Namibian youths took centre stage recently as they gathered in Windhoek to celebrate International Youth Day at the fifth annual #YouthQuakeNam23 conference.
Hosted by the Namibia Media Trust (NMT), the event provided a platform for young people to engage in discussions on community development, personal growth and digital inclusion.
Themed ‘Digital Inclusion for Youth Democratic Participation’, the conference aimed to equip young Namibians with the skills and knowledge necessary to navigate the digital landscape and participate meaningfully in the democratic process.
NMT programme coordinator Jessica /Uiras said this year’s theme places a strong emphasis on the role of technology and digital access in enhancing youth engagement in democratic processes.
“It highlights the significance of breaking down digital barriers and ensuring that all young people have equal access to digital resources. The theme recognises the transformative potential of technology in amplifying youth voices, fostering political awareness and encouraging active citizenship in the digital age,” she said.
The opening session of the conference delved into the role of Artificial Intelligence (AI)-powered democracy.
Anicia Peters, the chief executive officer of Namibia’s National Commission on Research, Science, and Technology (NCRST), encouraged young people to use AI to create positive change and to focus their proposals on AI-driven democracy. This call to action aligned with NCRST’s commitment to supporting and enabling youth-led initiatives.
E-democracy emerged as a significant tool for political engagement, enabling rapid information sharing and fostering efficient debates.
While celebrating the transformative opportunities presented by the digital landscape, conference participants also addressed the associated challenges.
Internet Society Namibian Chapter president Anna Amoomo-David believes that the internet provides platforms for young people to express themselves politically.
She encourages young people to increase their political activity online.
“The internet has platforms for young people to express themselves politically, and young people should engage,” she said.

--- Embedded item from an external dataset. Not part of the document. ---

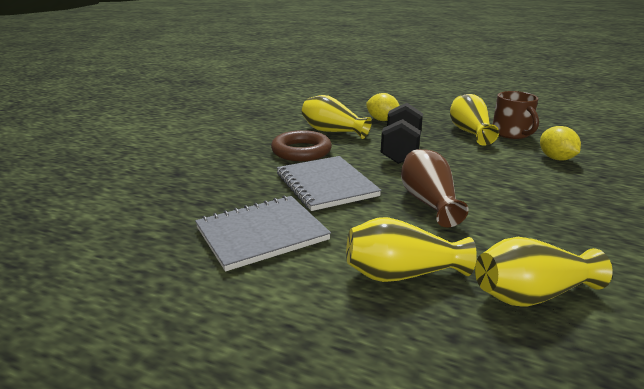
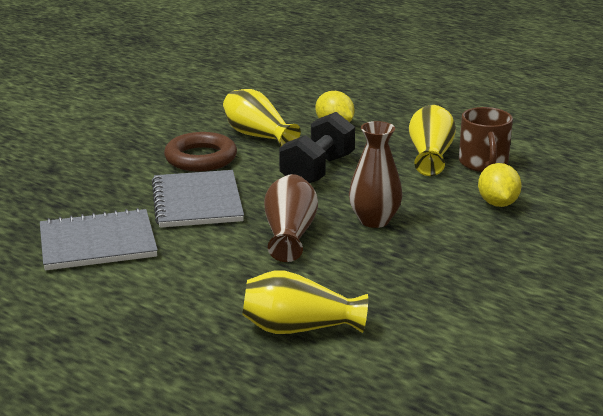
camera: 15 degrees right, 0 degrees up
(401, 274) = (198, 295): yellow vase -> none
(483, 182) = (374, 220): none -> brown vase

Amoomo-David continued to discuss how other countries on the African continent use the internet in undemocratic ways.
“Some African countries have internet shutdowns when citizens mobilise support or advocate political issues; this is voter suppression and is undemocratic,” she said.
The conference emphasised the critical role of digital literacy, extending beyond basic internet usage to encompass the safeguarding of personal data.
The imminent data protection bill (DPB) in Namibia, currently undergoing comprehensive public consultations, further underscored the importance of data security and privacy awareness.
In addition to its focus on digital inclusion, the conference also expanded its horizons to cover the oil and gas sector.
Reflecting Namibia’s growing status as an investment hub driven by offshore oil discoveries, the conference incorporated insights from the Women in Oil, Gas and Energy Network (Wogen) Namibia.
This Namibian non-profit organisation shared experiences of increased opportunities for women and the positive impact on knowledge-sharing within the sector.